-- Work task --
Every line from the one with "Šéf WHO po rozkolu s USA vyzval" through the last line below should be repeated exactly; pictures stay out of the copy.

-- Material supplied --
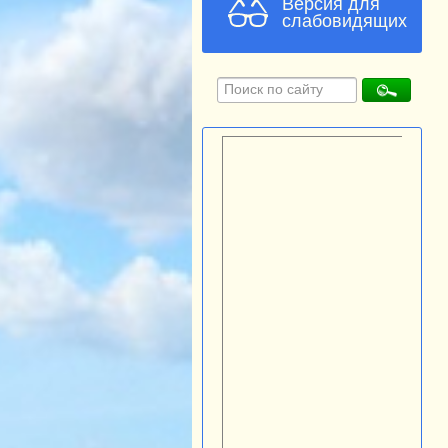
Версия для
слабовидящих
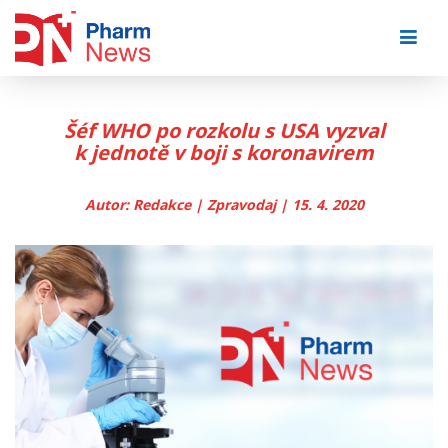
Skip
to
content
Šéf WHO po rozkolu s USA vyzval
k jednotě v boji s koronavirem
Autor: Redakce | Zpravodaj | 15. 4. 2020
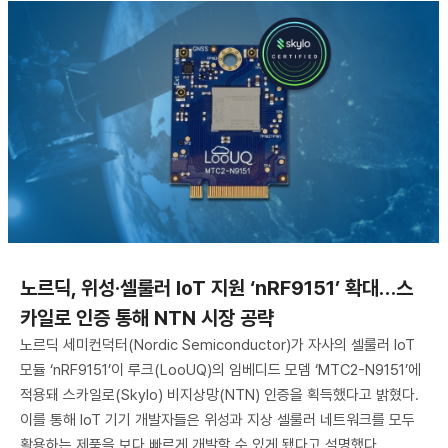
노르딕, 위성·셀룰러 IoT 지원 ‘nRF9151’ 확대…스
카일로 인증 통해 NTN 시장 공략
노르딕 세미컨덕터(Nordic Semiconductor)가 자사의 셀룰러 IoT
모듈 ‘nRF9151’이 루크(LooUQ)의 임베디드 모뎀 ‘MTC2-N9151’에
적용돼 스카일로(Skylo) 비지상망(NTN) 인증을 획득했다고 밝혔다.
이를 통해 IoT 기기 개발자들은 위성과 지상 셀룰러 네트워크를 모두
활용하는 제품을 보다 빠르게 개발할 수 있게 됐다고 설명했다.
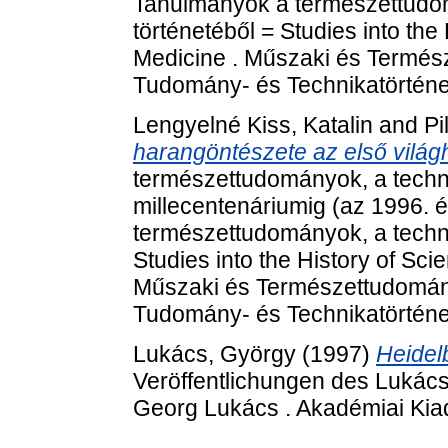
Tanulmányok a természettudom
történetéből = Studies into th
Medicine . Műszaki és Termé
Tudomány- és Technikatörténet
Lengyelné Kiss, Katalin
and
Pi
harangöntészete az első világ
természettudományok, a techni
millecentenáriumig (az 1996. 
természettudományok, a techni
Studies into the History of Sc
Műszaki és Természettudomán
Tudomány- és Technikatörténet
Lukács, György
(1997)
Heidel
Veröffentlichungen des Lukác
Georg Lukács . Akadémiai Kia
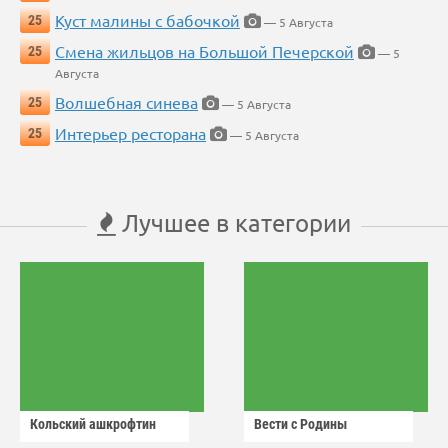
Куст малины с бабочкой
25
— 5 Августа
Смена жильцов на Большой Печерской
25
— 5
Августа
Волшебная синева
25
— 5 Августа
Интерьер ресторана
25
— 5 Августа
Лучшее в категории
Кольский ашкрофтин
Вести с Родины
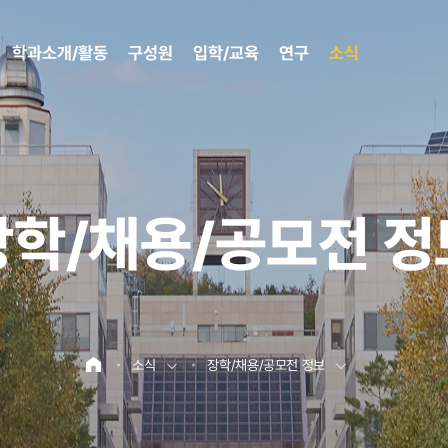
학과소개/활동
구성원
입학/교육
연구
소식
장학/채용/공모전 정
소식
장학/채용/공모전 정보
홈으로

-- Task output --
Šéf WHO po rozkolu s USA vyzval
k jednotě v boji s koronavirem
Autor: Redakce | Zpravodaj | 15. 4. 2020
노르딕, 위성·셀룰러 IoT 지원 ‘nRF9151’ 확대…스
카일로 인증 통해 NTN 시장 공략
노르딕 세미컨덕터(Nordic Semiconductor)가 자사의 셀룰러 IoT
모듈 ‘nRF9151’이 루크(LooUQ)의 임베디드 모뎀 ‘MTC2-N9151’에
적용돼 스카일로(Skylo) 비지상망(NTN) 인증을 획득했다고 밝혔다.
이를 통해 IoT 기기 개발자들은 위성과 지상 셀룰러 네트워크를 모두
활용하는 제품을 보다 빠르게 개발할 수 있게 됐다고 설명했다.
Tanulmányok a természettudom
történetéből = Studies into th
Medicine . Műszaki és Termé
Tudomány- és Technikatörténet
Lengyelné Kiss, Katalin
and
Pi
harangöntészete az első világ
természettudományok, a techni
millecentenáriumig (az 1996. 
természettudományok, a techni
Studies into the History of Sc
Műszaki és Természettudomán
Tudomány- és Technikatörténet
Lukács, György
(1997)
Heidel
Veröffentlichungen des Lukác
Georg Lukács . Akadémiai Kia
Куст малины с бабочкой
25
— 5 Августа
Смена жильцов на Большой Печерской
25
— 5
Августа
Волшебная синева
25
— 5 Августа
Интерьер ресторана
25
— 5 Августа
Лучшее в категории
Кольский ашкрофтин
Вести с Родины
학과소개/활동
구성원
입학/교육
연구
소식
장학/채용/공모전 정
소식
장학/채용/공모전 정보
홈으로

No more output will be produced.